Ils voulurent s’arrêter un moment,

car ils se sentaient hors de danger,

mais une voix leur cria :

 » Ne t’arrête pas !

Si une chose t’arrête,

elle devient ton idole !

Ils reprirent leur vol.

Mais certains commençaient à perdre jusqu’à l’acuité de leur vision. « 

La troisième

by florencebenedettigall

La voix du conteur revient, en ce matin lumineux, me conduire vers la troisième vallée :

« Pour entrer dans la troisième vallée,

ils durent frapper à plusieurs portes.

Une seule s’ouvrit.

Ils virent des formes

qu’ils ne pouvaient pas reconnaître.

Ils virent des traces sur le sol,

qu’ils ne pouvaient pas déchiffrer,

et qui pourtant semblaient parler.

Ils virent des livres

qu’ils ne pouvaient pas lire.

Ils virent des noeuds

qu’ils ne pouvaient pas défaire.

Ils virent des foules où ils se perdirent.

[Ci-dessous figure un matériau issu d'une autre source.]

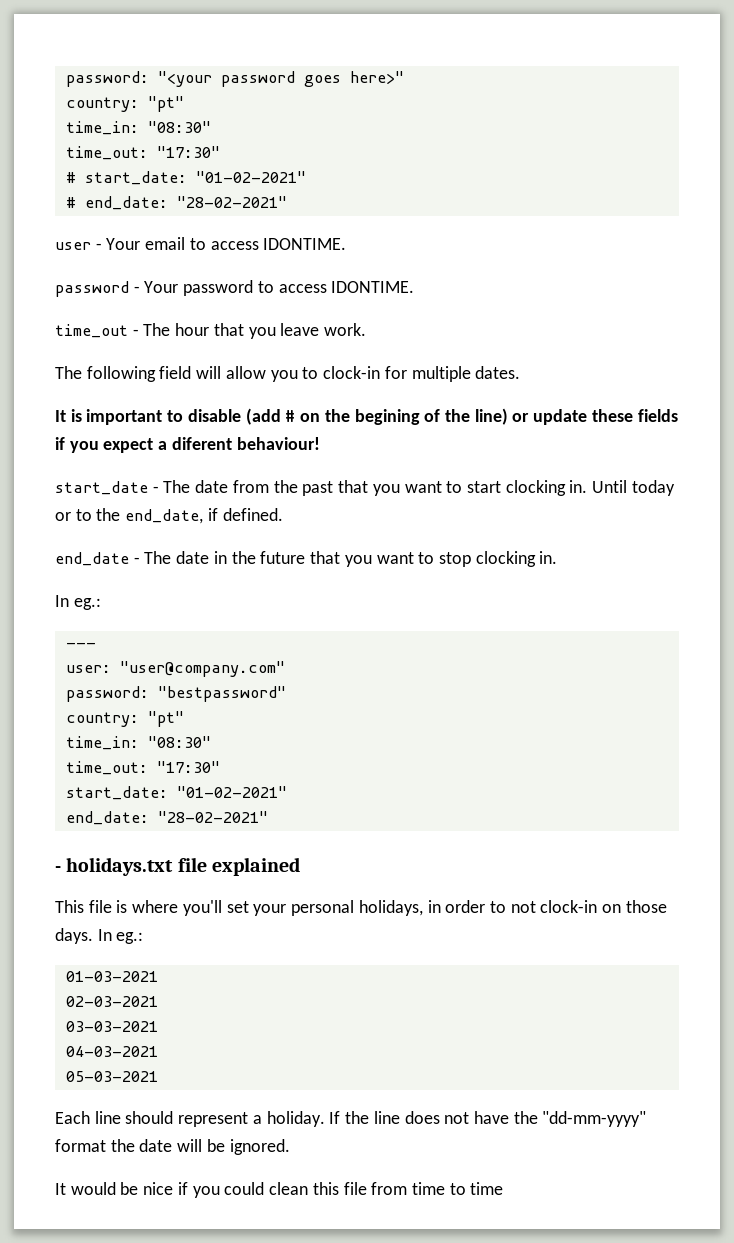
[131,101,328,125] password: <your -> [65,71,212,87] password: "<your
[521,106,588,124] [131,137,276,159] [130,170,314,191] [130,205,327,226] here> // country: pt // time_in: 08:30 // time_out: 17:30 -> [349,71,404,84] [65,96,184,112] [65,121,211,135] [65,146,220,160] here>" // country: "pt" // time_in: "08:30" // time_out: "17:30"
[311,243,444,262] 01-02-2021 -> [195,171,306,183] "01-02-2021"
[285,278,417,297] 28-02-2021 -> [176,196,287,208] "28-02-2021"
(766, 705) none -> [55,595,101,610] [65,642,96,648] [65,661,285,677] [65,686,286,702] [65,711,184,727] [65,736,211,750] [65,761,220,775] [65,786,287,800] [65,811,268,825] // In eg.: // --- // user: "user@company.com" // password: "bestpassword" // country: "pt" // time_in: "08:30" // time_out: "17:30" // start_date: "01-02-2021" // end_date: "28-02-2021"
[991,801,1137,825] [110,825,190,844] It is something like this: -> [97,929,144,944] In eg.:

La nuit venue, ils se reposèrent sur des branches, entre la terre et le ciel.

Des branches qui avaient entendu les plus beaux chants du monde.

Les branches leur dirent qu’ils avaient traversé la vallée de la connaissance.

Qu’avaient-ils appris ?

Qu’ils ne pouvaient plus s’arrêter. « 

La deuxième

by florencebenedettigall

En entrant dans la deuxième vallée,

ils virent un homme égaré,

qui cherchait

en vain le soleil.

Il le cherchait depuis longtemps,

toutes les nuits.

C’est ce qu’il leur dit.

Il leur demanda même des nouvelles du soleil.

Il leur dit aussi:

« Attention, si vous entrez !

C’est ici la vallée de l’amour !

Il faut se jeter tout entier dans l’amour !

Il faut perdre la tête et les pieds ! « 

Ils s’y engagèrent.

L’amour exige la douleur et le sang du coeur.

Mais il peut à chaque instant te donner sa force, qui est sans limite.

Surveille toutes choses,

sois vigilant,

car il y a des voleurs de coeur aux alentours.

Méfie-toi aussi des charmes,

et des apparences de l’amour.

Car tu pourrais ne plus rien voir,

ni chez les autres

ni en toi-même.

Première vallée

by florencebenedettigall

« Quand ils s’en approchaient,

une brume leur recouvrait les yeux.

La première vallée,

leur avait dit le vieil homme,

est la vallée de la recherche.

Il faut chercher son chemin partout, si on veut le trouver

un jour

quelque part.

il disait aussi:  » Il faut aux patients beaucoup de patience.

Regarde les pieds de ce voyageur.

On le dirait chaussé de cailloux.

Mais dans quelle vallée s’avance-t-il ?

Il n’en sait rien. Il perdu le compte. Et cependant il marche encore. « 

Merci à Jean Claude Carrière qui avait repris le texte ancien de la Conférence des Oiseaux, dans  » l’Envol », son ami Reza l’avait superbement illustré.